Collected data —
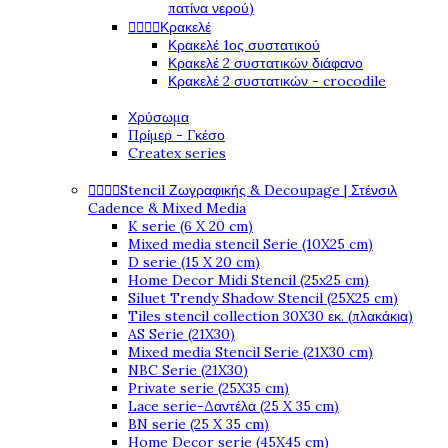
πατίνα νερού)




Κρακελέ
Κρακελέ 1ος συστατικού
Κρακελέ 2 συστατικών διάφανο
Κρακελέ 2 συστατικών - crocodile
Χρύσωμα
Πρίμερ - Γκέσο
Createx series




Stencil Ζωγραφικής & Decoupage | Στένσιλ
Cadence & Mixed Media
K serie (6 X 20 cm)
Mixed media stencil Serie (10X25 cm)
D serie (15 X 20 cm)
Home Decor Midi Stencil (25x25 cm)
Siluet Trendy Shadow Stencil (25X25 cm)
Tiles stencil collection 30X30 εκ. (πλακάκια)
AS Serie (21X30)
Mixed media Stencil Serie (21X30 cm)
NBC Serie (21X30)
Private serie (25X35 cm)
Lace serie-Δαντέλα (25 X 35 cm)
BN serie (25 X 35 cm)
Home Decor serie (45X45 cm)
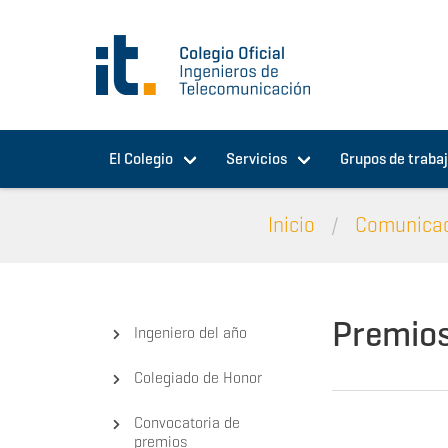
Pasar al contenido principal
El Colegio
Servicios
Grupos de traba
Inicio
Comunica
Premio
Ingeniero del año
Colegiado de Honor
Convocatoria de
premios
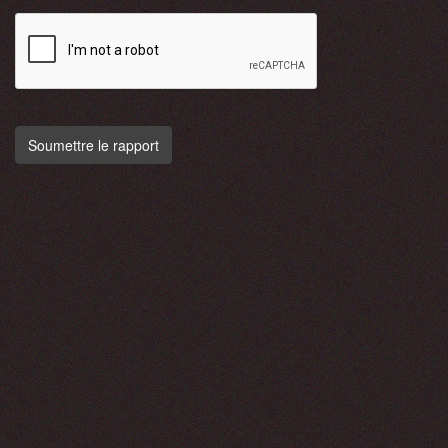
Soumettre le rapport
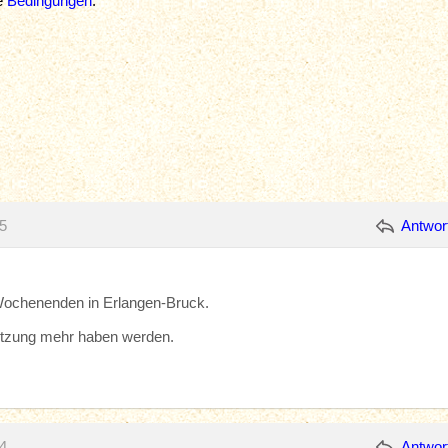
ie
Bedingungen
.
5
Antwor
 Wochenenden in Erlangen-Bruck.
etzung mehr haben werden.
4
Antwor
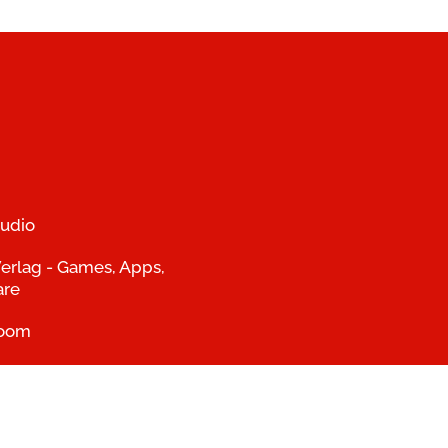
udio
erlag - Games, Apps,
are
room
S Verlag - Bücher,
, Experimentierkästen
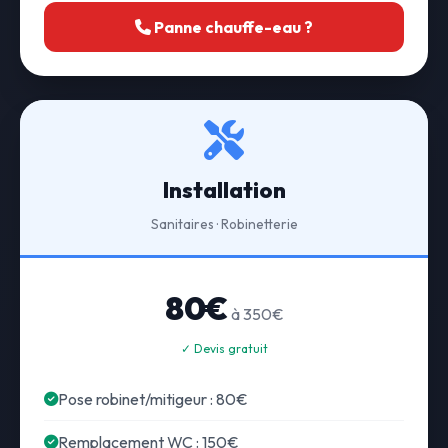
Panne chauffe-eau ?
Installation
Sanitaires · Robinetterie
80€
à 350€
✓ Devis gratuit
Pose robinet/mitigeur : 80€
Remplacement WC : 150€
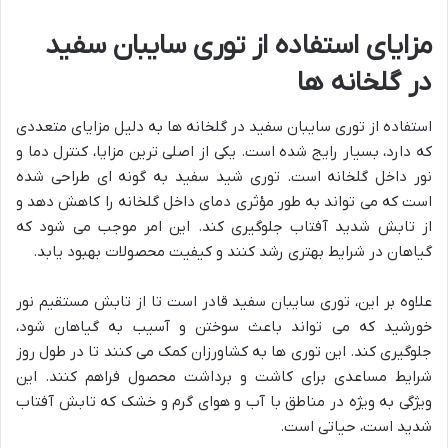
مزایای استفاده از توری سایبان سفید
در گلخانه ها
استفاده از توری سایبان سفید در گلخانه ها به دلیل مزایای متعددی
که دارد، بسیار رایج شده است. یکی از اصلی ترین مزایا، کنترل دما و
نور داخل گلخانه است. توری شید سفید به گونه ای طراحی شده
است که می تواند به طور مؤثری دمای داخل گلخانه را کاهش دهد و
از تابش شدید آفتاب جلوگیری کند. این امر موجب می شود که
گیاهان در شرایط بهتری رشد کنند و کیفیت محصولات بهبود یابد.
علاوه بر این، توری سایبان سفید قادر است تا از تابش مستقیم نور
خورشید که می تواند باعث سوختن و آسیب به گیاهان شود،
جلوگیری کند. این توری ها به کشاورزان کمک می کنند تا در طول روز
شرایط مساعدی برای کاشت و برداشت محصول فراهم کنند. این
ویژگی به ویژه در مناطق با آب و هوای گرم و خشک که تابش آفتاب
شدید است، حیاتی است.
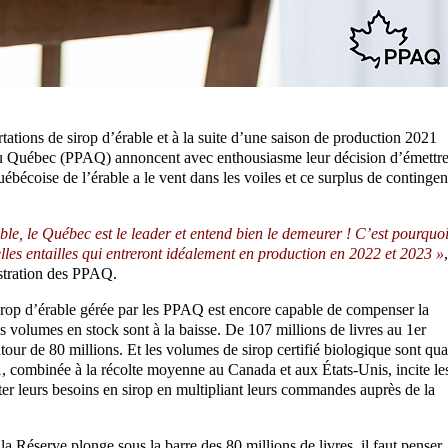
ations de sirop d’érable et à la suite d’une saison de production 2021
 du Québec (PPAQ) annoncent avec enthousiasme leur décision d’émettr
uébécoise de l’érable a le vent dans les voiles et ce surplus de contingen
le, le Québec est le leader et entend bien le demeurer ! C’est pourquo
lles entailles qui entreront idéalement en production en 2022 et 2023 »
,
istration des PPAQ.
sirop d’érable gérée par les PPAQ est encore capable de compenser la
s volumes en stock sont à la baisse. De 107 millions de livres au 1er
tour de 80 millions. Et les volumes de sirop certifié biologique sont qua
1, combinée à la récolte moyenne au Canada et aux États-Unis, incite le
ter leurs besoins en sirop en multipliant leurs commandes auprès de la
 la Réserve plonge sous la barre des 80 millions de livres, il faut penser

What the exercise asks —
Switch every "Κρακελέ" in the items above to "Craquelure" and keep everything else the same. Omit the pictures from your answer.

Written solution —
πατίνα νερού)




Craquelure
Craquelure 1ος συστατικού
Craquelure 2 συστατικών διάφανο
Craquelure 2 συστατικών - crocodile
Χρύσωμα
Πρίμερ - Γκέσο
Createx series




Stencil Ζωγραφικής & Decoupage | Στένσιλ
Cadence & Mixed Media
K serie (6 X 20 cm)
Mixed media stencil Serie (10X25 cm)
D serie (15 X 20 cm)
Home Decor Midi Stencil (25x25 cm)
Siluet Trendy Shadow Stencil (25X25 cm)
Tiles stencil collection 30X30 εκ. (πλακάκια)
AS Serie (21X30)
Mixed media Stencil Serie (21X30 cm)
NBC Serie (21X30)
Private serie (25X35 cm)
Lace serie-Δαντέλα (25 X 35 cm)
BN serie (25 X 35 cm)
Home Decor serie (45X45 cm)
Pasar al contenido principal
El Colegio
Servicios
Grupos de traba
Inicio
Comunica
Premio
Ingeniero del año
Colegiado de Honor
Convocatoria de
premios
Soumettre le rapport
ie
Bedingungen
.
5
Antwor
 Wochenenden in Erlangen-Bruck.
etzung mehr haben werden.
4
Antwor
udio
erlag - Games, Apps,
are
room
S Verlag - Bücher,
, Experimentierkästen
Panne chauffe-eau ?
Installation
Sanitaires · Robinetterie
80€
à 350€
✓ Devis gratuit
Pose robinet/mitigeur : 80€
Remplacement WC : 150€
مزایای استفاده از توری سایبان سفید
در گلخانه ها
استفاده از توری سایبان سفید در گلخانه ها به دلیل مزایای متعددی
که دارد، بسیار رایج شده است. یکی از اصلی ترین مزایا، کنترل دما و
نور داخل گلخانه است. توری شید سفید به گونه ای طراحی شده
است که می تواند به طور مؤثری دمای داخل گلخانه را کاهش دهد و
از تابش شدید آفتاب جلوگیری کند. این امر موجب می شود که
گیاهان در شرایط بهتری رشد کنند و کیفیت محصولات بهبود یابد.
علاوه بر این، توری سایبان سفید قادر است تا از تابش مستقیم نور
خورشید که می تواند باعث سوختن و آسیب به گیاهان شود،
جلوگیری کند. این توری ها به کشاورزان کمک می کنند تا در طول روز
شرایط مساعدی برای کاشت و برداشت محصول فراهم کنند. این
ویژگی به ویژه در مناطق با آب و هوای گرم و خشک که تابش آفتاب
شدید است، حیاتی است.
ations de sirop d’érable et à la suite d’une saison de production 2021
 du Québec (PPAQ) annoncent avec enthousiasme leur décision d’émettr
uébécoise de l’érable a le vent dans les voiles et ce surplus de contingen
le, le Québec est le leader et entend bien le demeurer ! C’est pourquo
lles entailles qui entreront idéalement en production en 2022 et 2023 »
,
istration des PPAQ.
sirop d’érable gérée par les PPAQ est encore capable de compenser la
s volumes en stock sont à la baisse. De 107 millions de livres au 1er
tour de 80 millions. Et les volumes de sirop certifié biologique sont qua
1, combinée à la récolte moyenne au Canada et aux États-Unis, incite le
ter leurs besoins en sirop en multipliant leurs commandes auprès de la
 la Réserve plonge sous la barre des 80 millions de livres, il faut penser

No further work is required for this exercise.